Tier One: 4.5 percent HSBV, or the beer of holiday spirits
One beer won’t mess you up, and one of these drinks won’t change your December day.
12. Pumpkin Spice Latte
Get all the way out here with this late season B.S. I have neither the interest nor the time to rehash the relative virtues of the pumpkin spice latte. How you feel about cinnamon, nutmeg and clove — admittedly a strong trio of holiday spices! — is highly irrelevant to the matter at hand.
By December, the PSL has been on the Starbucks menu for at least two months. It has been the star of many explicitly fall-focused Instagrams. It’s as autumnal as the changing leaves and a constant barrage of people telling you fall is their favorite season.
Not a single person associates the pumpkin spice latte with December unless they have some highly specific personal reason. As such, there’s just no way a pumpkin spice latte is affecting your holiday spirit levels.
11. Salted Caramel Mocha
It’s very unclear whether the Salted Caramel Mocha is an official winter seasonal drink, which is part of the reason it scores low on the holiday spirit factor. (Apparently, it’s mostly a matter of whether your local Starbucks carries sea salt year-round.) Still, the toffee nut mocha with caramel drizzle and salt topping does seem especially appealing in the winter months.

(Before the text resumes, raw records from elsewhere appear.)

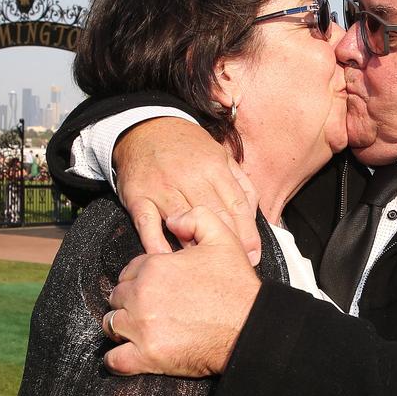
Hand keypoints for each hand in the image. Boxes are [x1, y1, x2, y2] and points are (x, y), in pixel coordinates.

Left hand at [103, 206, 261, 376]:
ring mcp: (142, 327)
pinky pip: (115, 360)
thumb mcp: (223, 238)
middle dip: (129, 302)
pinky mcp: (147, 356)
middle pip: (117, 298)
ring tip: (140, 330)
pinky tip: (128, 355)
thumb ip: (195, 218)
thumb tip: (172, 220)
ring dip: (123, 328)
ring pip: (112, 325)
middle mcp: (142, 295)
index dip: (140, 279)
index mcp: (154, 267)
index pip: (128, 272)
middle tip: (149, 310)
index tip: (154, 288)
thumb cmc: (237, 287)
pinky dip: (117, 359)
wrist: (250, 327)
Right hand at [113, 118, 261, 264]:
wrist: (144, 128)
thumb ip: (241, 186)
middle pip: (214, 215)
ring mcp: (162, 187)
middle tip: (234, 265)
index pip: (236, 204)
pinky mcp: (138, 196)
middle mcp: (189, 176)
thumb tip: (258, 218)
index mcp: (214, 167)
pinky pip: (147, 224)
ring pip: (183, 221)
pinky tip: (167, 259)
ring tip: (206, 266)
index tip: (253, 253)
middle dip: (227, 242)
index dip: (247, 232)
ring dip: (195, 246)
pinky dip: (156, 243)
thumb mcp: (221, 156)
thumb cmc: (188, 149)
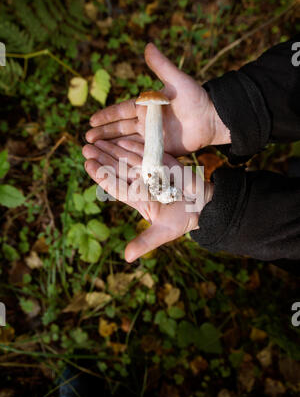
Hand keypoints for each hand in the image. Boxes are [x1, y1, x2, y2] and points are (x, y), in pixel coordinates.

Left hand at [82, 139, 213, 261]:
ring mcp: (151, 172)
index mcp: (137, 198)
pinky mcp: (163, 162)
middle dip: (102, 158)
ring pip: (129, 159)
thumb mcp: (162, 233)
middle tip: (86, 148)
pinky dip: (136, 146)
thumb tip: (126, 258)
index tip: (88, 165)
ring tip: (98, 140)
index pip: (114, 186)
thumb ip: (144, 242)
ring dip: (114, 149)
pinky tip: (122, 139)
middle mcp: (140, 184)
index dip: (101, 176)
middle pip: (117, 169)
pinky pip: (147, 152)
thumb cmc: (182, 220)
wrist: (203, 206)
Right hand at [86, 43, 229, 155]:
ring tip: (96, 152)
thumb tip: (148, 45)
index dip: (106, 116)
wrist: (212, 118)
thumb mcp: (177, 80)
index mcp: (146, 106)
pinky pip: (142, 155)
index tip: (91, 120)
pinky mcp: (161, 150)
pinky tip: (117, 164)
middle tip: (87, 140)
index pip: (121, 111)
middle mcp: (146, 123)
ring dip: (112, 147)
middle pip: (120, 129)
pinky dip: (129, 158)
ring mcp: (153, 138)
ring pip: (128, 143)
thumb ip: (161, 66)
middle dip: (104, 134)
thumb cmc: (195, 98)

And while Starbucks describes the palate as “the flavors of fall” it scores slightly better than the PSL on account of the latter’s near-synonymous association with a season that is not the holiday season.
So, enjoy a salted caramel mocha in December, but don’t expect to feel terribly moved with the Hanukkah/Christmas/Kwanzaa spirit.
10. Caramel Brulée Latte
According to Starbucks, this official winter seasonal drink features “rich caramel brulée sauce” and “caramel brulée topping,” which is extremely unhelpful if you’re unfamiliar with a bastardized version of the French word for burnt. In any case, the caramel brulée sauce, based on the best internet estimations, features caramel syrup (duh) as well as french vanilla syrup. So the vibe here is burnt (in a good way) sugar and caramel.

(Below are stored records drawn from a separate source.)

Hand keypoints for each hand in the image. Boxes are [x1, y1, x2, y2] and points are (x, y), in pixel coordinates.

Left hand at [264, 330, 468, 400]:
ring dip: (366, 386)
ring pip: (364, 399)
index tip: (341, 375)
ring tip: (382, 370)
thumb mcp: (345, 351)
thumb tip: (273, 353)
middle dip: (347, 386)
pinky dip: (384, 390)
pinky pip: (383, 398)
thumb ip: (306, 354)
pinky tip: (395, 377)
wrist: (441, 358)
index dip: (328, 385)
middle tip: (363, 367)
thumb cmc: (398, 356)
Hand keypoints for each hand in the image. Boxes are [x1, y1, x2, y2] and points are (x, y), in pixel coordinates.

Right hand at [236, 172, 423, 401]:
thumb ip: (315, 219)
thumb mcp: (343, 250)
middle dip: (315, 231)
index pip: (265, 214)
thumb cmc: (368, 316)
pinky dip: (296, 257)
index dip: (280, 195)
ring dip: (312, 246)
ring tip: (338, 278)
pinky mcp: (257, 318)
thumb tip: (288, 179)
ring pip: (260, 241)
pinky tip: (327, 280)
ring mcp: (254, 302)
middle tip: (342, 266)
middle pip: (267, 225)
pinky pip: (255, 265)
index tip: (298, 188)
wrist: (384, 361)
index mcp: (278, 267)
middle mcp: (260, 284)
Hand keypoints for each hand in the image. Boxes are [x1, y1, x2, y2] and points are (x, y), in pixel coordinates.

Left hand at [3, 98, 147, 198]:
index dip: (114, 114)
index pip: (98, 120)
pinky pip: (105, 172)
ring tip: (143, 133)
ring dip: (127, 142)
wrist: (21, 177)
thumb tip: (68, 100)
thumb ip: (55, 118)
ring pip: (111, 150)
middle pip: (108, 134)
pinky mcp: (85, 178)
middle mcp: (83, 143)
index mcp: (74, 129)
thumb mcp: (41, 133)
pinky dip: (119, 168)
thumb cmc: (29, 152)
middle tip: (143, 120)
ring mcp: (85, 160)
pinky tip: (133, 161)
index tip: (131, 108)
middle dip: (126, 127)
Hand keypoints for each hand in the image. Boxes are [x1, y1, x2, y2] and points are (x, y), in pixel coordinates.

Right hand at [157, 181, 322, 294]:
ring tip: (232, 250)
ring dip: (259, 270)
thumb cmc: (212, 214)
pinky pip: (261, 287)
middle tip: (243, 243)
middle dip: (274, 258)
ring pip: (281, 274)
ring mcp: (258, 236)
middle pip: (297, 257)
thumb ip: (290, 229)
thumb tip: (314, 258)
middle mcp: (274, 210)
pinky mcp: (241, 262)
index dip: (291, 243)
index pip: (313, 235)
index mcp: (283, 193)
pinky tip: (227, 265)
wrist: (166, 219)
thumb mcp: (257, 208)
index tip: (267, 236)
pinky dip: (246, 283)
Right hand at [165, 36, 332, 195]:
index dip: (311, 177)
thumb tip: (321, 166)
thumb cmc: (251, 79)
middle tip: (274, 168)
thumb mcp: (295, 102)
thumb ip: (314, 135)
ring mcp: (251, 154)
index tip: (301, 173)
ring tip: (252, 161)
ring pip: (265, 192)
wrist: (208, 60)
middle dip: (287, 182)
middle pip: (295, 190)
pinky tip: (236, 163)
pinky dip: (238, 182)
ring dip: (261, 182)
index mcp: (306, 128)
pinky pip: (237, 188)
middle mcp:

It is not a crème brûlée latte, which presumably would feature hints of custard, not caramel, though you would not be the first or only person to misorder the CBL as such.

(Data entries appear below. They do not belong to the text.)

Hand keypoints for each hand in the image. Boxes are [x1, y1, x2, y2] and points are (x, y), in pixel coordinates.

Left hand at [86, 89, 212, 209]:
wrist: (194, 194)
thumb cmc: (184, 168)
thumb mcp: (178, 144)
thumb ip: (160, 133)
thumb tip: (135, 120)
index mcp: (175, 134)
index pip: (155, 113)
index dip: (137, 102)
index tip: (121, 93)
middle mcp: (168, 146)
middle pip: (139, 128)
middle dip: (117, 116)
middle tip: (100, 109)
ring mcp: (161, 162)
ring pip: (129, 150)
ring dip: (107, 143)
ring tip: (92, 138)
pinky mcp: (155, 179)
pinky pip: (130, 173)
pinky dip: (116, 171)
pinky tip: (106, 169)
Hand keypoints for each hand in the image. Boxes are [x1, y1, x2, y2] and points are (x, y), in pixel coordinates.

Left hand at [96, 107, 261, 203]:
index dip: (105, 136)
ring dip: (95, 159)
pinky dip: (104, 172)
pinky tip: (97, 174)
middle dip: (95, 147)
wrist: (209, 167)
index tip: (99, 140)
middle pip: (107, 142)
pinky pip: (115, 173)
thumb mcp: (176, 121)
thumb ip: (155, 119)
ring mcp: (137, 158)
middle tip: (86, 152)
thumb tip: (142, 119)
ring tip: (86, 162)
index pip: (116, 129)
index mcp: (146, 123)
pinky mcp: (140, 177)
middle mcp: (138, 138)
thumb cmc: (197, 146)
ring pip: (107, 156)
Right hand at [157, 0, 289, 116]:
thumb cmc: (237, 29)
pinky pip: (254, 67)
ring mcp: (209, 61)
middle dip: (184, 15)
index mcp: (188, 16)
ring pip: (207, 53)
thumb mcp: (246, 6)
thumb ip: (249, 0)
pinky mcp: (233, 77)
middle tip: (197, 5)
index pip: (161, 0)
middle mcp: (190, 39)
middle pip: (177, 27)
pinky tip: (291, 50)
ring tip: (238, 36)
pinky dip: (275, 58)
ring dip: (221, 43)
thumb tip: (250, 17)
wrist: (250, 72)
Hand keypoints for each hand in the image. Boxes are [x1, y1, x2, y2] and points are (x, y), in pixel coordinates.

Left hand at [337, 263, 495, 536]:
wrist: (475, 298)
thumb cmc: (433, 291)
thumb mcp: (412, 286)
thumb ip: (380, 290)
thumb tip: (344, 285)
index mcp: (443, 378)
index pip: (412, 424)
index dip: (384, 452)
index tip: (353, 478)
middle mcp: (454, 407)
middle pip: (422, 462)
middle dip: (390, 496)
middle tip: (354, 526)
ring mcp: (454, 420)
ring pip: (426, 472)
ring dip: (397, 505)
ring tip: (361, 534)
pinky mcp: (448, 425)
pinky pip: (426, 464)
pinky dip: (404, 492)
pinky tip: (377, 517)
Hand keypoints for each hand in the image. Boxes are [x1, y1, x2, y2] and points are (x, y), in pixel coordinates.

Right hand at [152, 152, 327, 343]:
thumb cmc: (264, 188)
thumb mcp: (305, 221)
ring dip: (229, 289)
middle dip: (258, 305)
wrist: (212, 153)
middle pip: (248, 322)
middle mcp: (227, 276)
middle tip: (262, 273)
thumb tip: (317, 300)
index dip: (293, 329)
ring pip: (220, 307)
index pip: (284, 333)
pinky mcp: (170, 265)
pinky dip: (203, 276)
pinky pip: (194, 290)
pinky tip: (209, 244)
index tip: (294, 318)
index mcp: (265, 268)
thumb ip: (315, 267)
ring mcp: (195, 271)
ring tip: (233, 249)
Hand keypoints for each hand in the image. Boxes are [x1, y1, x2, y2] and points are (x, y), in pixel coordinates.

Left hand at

The caramel brulée latte provides just a hint of the holiday spirit, on account of its explicit branding as such. It’ll do, but any boost in mood or inclination to buy all your co-workers thoughtful presents can’t be untangled from the power of the red cup in which its served.
9. Cinnamon Dolce Latte
The Cinnamon Dolce Latte (“cinnamon dolce flavored syrup” and “cinnamon dolce topping,” wow, still so helpful, Starbucks) is not specifically a winter seasonal drink, but it involves cinnamon which significantly ups its holiday spirit content, even over the aforementioned explicitly holiday-branded caramel brulée latte.
Anyways, according to the baristas who frequent the Starbucks subreddit, cinnamon dolce pumps add a sweet cinnamon flavor “like a cinnamon roll,” perhaps with some hints of butterscotch or caramel or vanilla, too. (As opposed to a Big-Red-gum-esque cinnamon flavor.)
Lovely, sweet, probably warms the soul — but it’s otherwise December business as usual.